As the under-21 Canadian team gets ready to take on Team Finland at the World Ringette Championships in Calgary, players and ringette enthusiasts remain optimistic about the future of the game that's continuing to gain traction.
The final, at the Markin MacPhail Centre, will feature players like Max Moisan, an experienced athlete who has been playing the sport since the age of four.
"I think we have a good shot for the final," Moisan said. "I think we have a really good team, really good goalies."
The ringette player knows that Finland is not an easy team to beat but reckons her team has what it takes to give competitors a run for their money.
Moisan, who started her sports journey as a hockey player, was drawn to ringette after she saw her sister playing the game.
She loved how fast-paced the game was and decided to continue honing her skills.
"It's really impressive how, like, we can play and how fast it is, how we can score," she said. "More people are seeing it on TV or on YouTube or … on social media."

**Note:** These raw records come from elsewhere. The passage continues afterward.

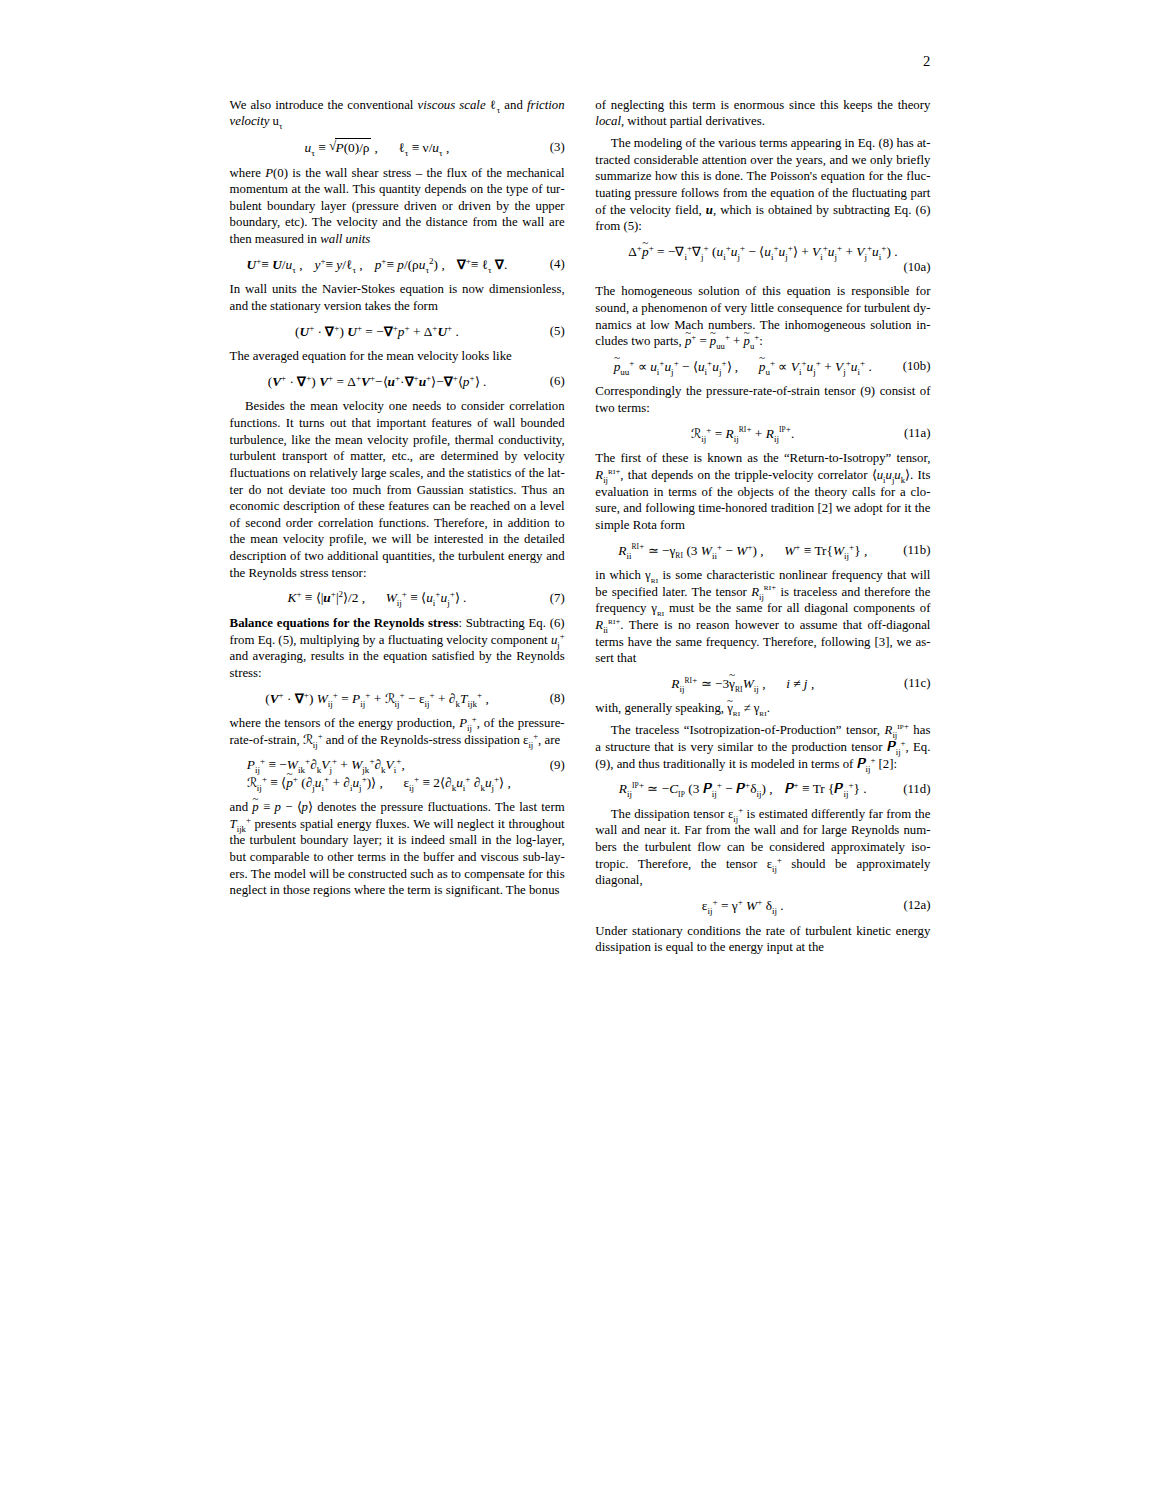2
We also introduce the conventional viscous scale ℓτ and friction velocity uτ
uτ ≡ P(0)/ρ , ℓτ ≡ ν/uτ ,
(3)
where P(0) is the wall shear stress – the flux of the mechanical momentum at the wall. This quantity depends on the type of turbulent boundary layer (pressure driven or driven by the upper boundary, etc). The velocity and the distance from the wall are then measured in wall units
U+≡ U/uτ , y+≡ y/ℓτ , p+≡ p/(ρuτ2) , ∇+≡ ℓτ ∇.
(4)
In wall units the Navier-Stokes equation is now dimensionless, and the stationary version takes the form
(U+ · ∇+) U+ = −∇+p+ + Δ+U+ .
(5)
The averaged equation for the mean velocity looks like
(V+ · ∇+) V+ = Δ+V+−⟨u+·∇+u+⟩−∇+⟨p+⟩ .
(6)
Besides the mean velocity one needs to consider correlation functions. It turns out that important features of wall bounded turbulence, like the mean velocity profile, thermal conductivity, turbulent transport of matter, etc., are determined by velocity fluctuations on relatively large scales, and the statistics of the latter do not deviate too much from Gaussian statistics. Thus an economic description of these features can be reached on a level of second order correlation functions. Therefore, in addition to the mean velocity profile, we will be interested in the detailed description of two additional quantities, the turbulent energy and the Reynolds stress tensor:
K+ ≡ ⟨|u+|2⟩/2 , Wij+ ≡ ⟨ui+uj+⟩ .
(7)
Balance equations for the Reynolds stress: Subtracting Eq. (6) from Eq. (5), multiplying by a fluctuating velocity component uj+ and averaging, results in the equation satisfied by the Reynolds stress:
(V+ · ∇+) Wij+ = Pij+ + ℛij+ − εij+ + ∂kTijk+ ,
(8)
where the tensors of the energy production, Pij+, of the pressure-rate-of-strain, ℛij+ and of the Reynolds-stress dissipation εij+, are
Pij+ ≡ −Wik+∂kVj+ + Wjk+∂kVi+,
(9)
ℛij+ ≡ ⟨p+ (∂jui+ + ∂iuj+)⟩ , εij+ ≡ 2⟨∂kui+ ∂kuj+⟩ ,
and p ≡ p − ⟨p⟩ denotes the pressure fluctuations. The last term Tijk+ presents spatial energy fluxes. We will neglect it throughout the turbulent boundary layer; it is indeed small in the log-layer, but comparable to other terms in the buffer and viscous sub-layers. The model will be constructed such as to compensate for this neglect in those regions where the term is significant. The bonus
of neglecting this term is enormous since this keeps the theory local, without partial derivatives.
The modeling of the various terms appearing in Eq. (8) has attracted considerable attention over the years, and we only briefly summarize how this is done. The Poisson's equation for the fluctuating pressure follows from the equation of the fluctuating part of the velocity field, u, which is obtained by subtracting Eq. (6) from (5):
Δ+p+ = −∇i+∇j+ (ui+uj+ − ⟨ui+uj+⟩ + Vi+uj+ + Vj+ui+) .
(10a)
The homogeneous solution of this equation is responsible for sound, a phenomenon of very little consequence for turbulent dynamics at low Mach numbers. The inhomogeneous solution includes two parts, p+ = puu+ + pu+:
puu+ ∝ ui+uj+ − ⟨ui+uj+⟩ , pu+ ∝ Vi+uj+ + Vj+ui+ .
(10b)
Correspondingly the pressure-rate-of-strain tensor (9) consist of two terms:
ℛij+ = RijRI+ + RijIP+.
(11a)
The first of these is known as the “Return-to-Isotropy” tensor, RijRI+, that depends on the tripple-velocity correlator ⟨uiujuk⟩. Its evaluation in terms of the objects of the theory calls for a closure, and following time-honored tradition [2] we adopt for it the simple Rota form
RiiRI+ ≃ −γRI (3 Wii+ − W+) , W+ ≡ Tr{Wij+} ,
(11b)
in which γRI is some characteristic nonlinear frequency that will be specified later. The tensor RijRI+ is traceless and therefore the frequency γRI must be the same for all diagonal components of RiiRI+. There is no reason however to assume that off-diagonal terms have the same frequency. Therefore, following [3], we assert that
RijRI+ ≃ −3γRIWij , i ≠ j ,
(11c)
with, generally speaking, γRI ≠ γRI.
The traceless “Isotropization-of-Production” tensor, RijIP+ has a structure that is very similar to the production tensor 𝑷ij+, Eq. (9), and thus traditionally it is modeled in terms of 𝑷ij+ [2]:
RijIP+ ≃ −CIP (3 𝑷ij+ − 𝑷+δij) , 𝑷+ ≡ Tr {𝑷ij+} .
(11d)
The dissipation tensor εij+ is estimated differently far from the wall and near it. Far from the wall and for large Reynolds numbers the turbulent flow can be considered approximately isotropic. Therefore, the tensor εij+ should be approximately diagonal,
εij+ = γ+ W+ δij .
(12a)
Under stationary conditions the rate of turbulent kinetic energy dissipation is equal to the energy input at the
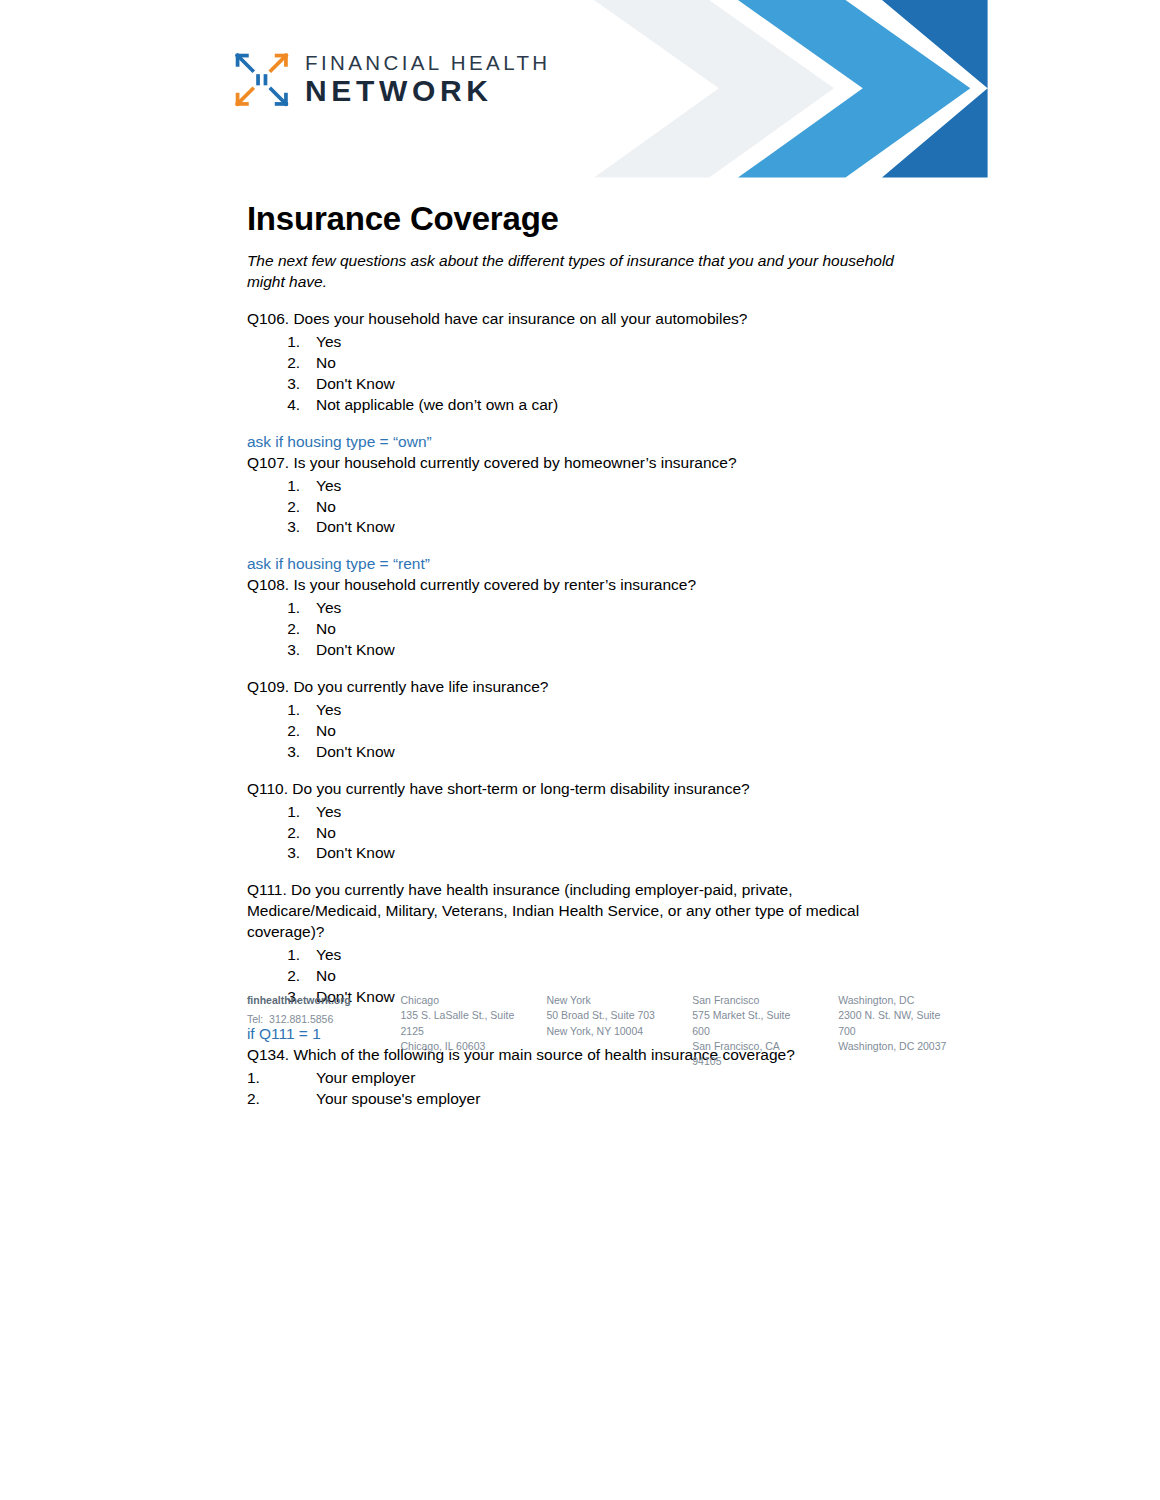FINANCIAL HEALTH NETWORK
Insurance Coverage
The next few questions ask about the different types of insurance that you and your household might have.
Q106. Does your household have car insurance on all your automobiles?
Yes
No
Don't Know
Not applicable (we don’t own a car)
ask if housing type = “own”
Q107. Is your household currently covered by homeowner’s insurance?
Yes
No
Don't Know
ask if housing type = “rent”
Q108. Is your household currently covered by renter’s insurance?
Yes
No
Don't Know
Q109. Do you currently have life insurance?
Yes
No
Don't Know
Q110. Do you currently have short-term or long-term disability insurance?
Yes
No
Don't Know
Q111. Do you currently have health insurance (including employer-paid, private, Medicare/Medicaid, Military, Veterans, Indian Health Service, or any other type of medical coverage)?
Yes
No
Don't Know
if Q111 = 1
Q134. Which of the following is your main source of health insurance coverage?
Your employer
Your spouse's employer
finhealthnetwork.org Tel: 312.881.5856
Chicago 135 S. LaSalle St., Suite 2125
Chicago, IL 60603
New York 50 Broad St., Suite 703
New York, NY 10004
San Francisco 575 Market St., Suite 600
San Francisco, CA 94105
Washington, DC 2300 N. St. NW, Suite 700
Washington, DC 20037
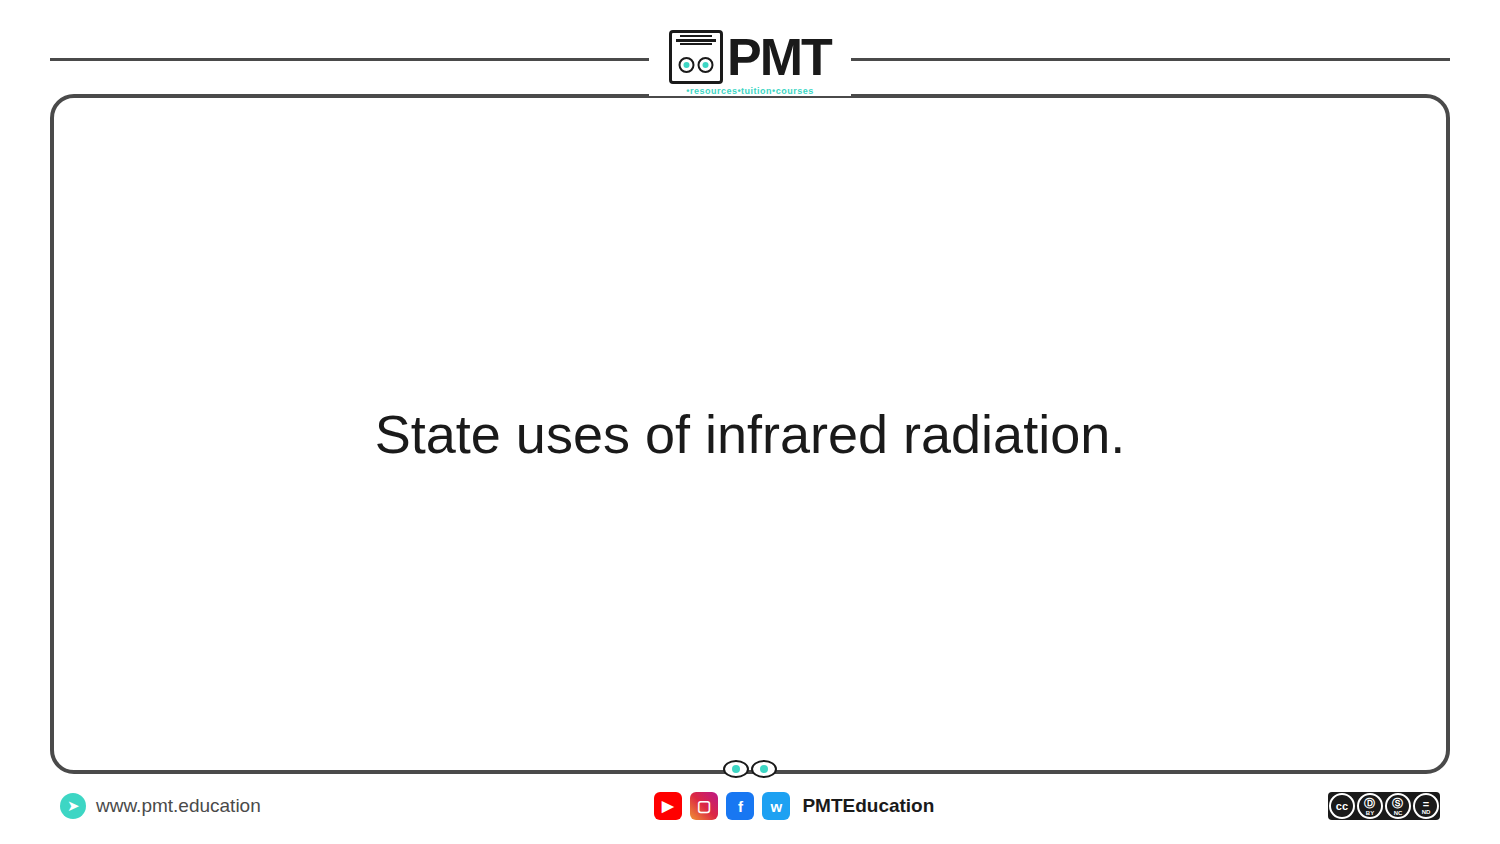PMT
•resources•tuition•courses
State uses of infrared radiation.
➤
www.pmt.education
▶
▢
f
w
PMTEducation
cc
ⒹBY
ⓈNC
=ND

Max Moisan, an experienced athlete who has been playing the sport since the age of four, was inspired by her sister to play ringette. (Terri Trembath/CBC)
Moisan is convinced the game is finding more and more takers as it receives better exposure.
"[More] people should have seen ringette to understand, like, the experience we're living right now," she said.
This is a significant year for ringette fans around the world — the sport is marking its 60th anniversary. It was invented by Sam Jacks, a sports coach who kick-started the game in North Bay, Ont., in 1963.
Shelley Coolidge, sport director for Ringette Canada, says it’s important to prioritize building partnerships with ice facilities and recreational directors to make sure athletes can easily access training facilities. (Terri Trembath/CBC)
Room for growth
Shelley Coolidge, sport director for Ringette Canada, thinks the sport has come a long way since 1963 as it continues to grow and evolve.
"In the last year, we know that we've grown 10 per cent. If you were to take a look at coaching, officiating and playing — growing 10 per cent across the board. So again, it's a sport that people are choosing, you know, to become part of," she said.
"We know that there's still interest in the sport, that there's a real opportunity [as] we continue to develop it in a meaningful way."
According to Coolidge, it's important to prioritize building partnerships with ice facilities and recreational directors to make sure athletes can easily access training facilities when needed.
"This sport is going to continue to grow. People love the sport. They're going to continue to play it, and we just need to be able to provide the opportunities in place for them to do so."
Michele Wheeler, who is the co-chair of the 2023 World Ringette Championship committee, hopes to spread more awareness about the game and encourage players to give it a shot. (Terri Trembath/CBC)
Michele Wheeler, co-chair of the 2023 World Ringette Championship committee, has seen her daughter's journey up close as a ringette player and knows it's trickier than it seems.
"You know, there's early morning practices, weekends, even during the week for some of our athletes they're on the ice at 6:30 or as late as 10. And it's tough and there's no regular type of schedule," she said.
"It's a lot of hours, a lot of time. But it's absolutely well worth it for the sport and for these girls."
Her long-term goal is to spread awareness about the game and encourage more players to give it a shot.
"Our goal is always to get more girls involved in sport," she said.
"Over the years, I know our family's been very fortunate to travel to Europe for ringette and across Canada. So, you know, opportunities are there, and it's a great community, a great family to be part of."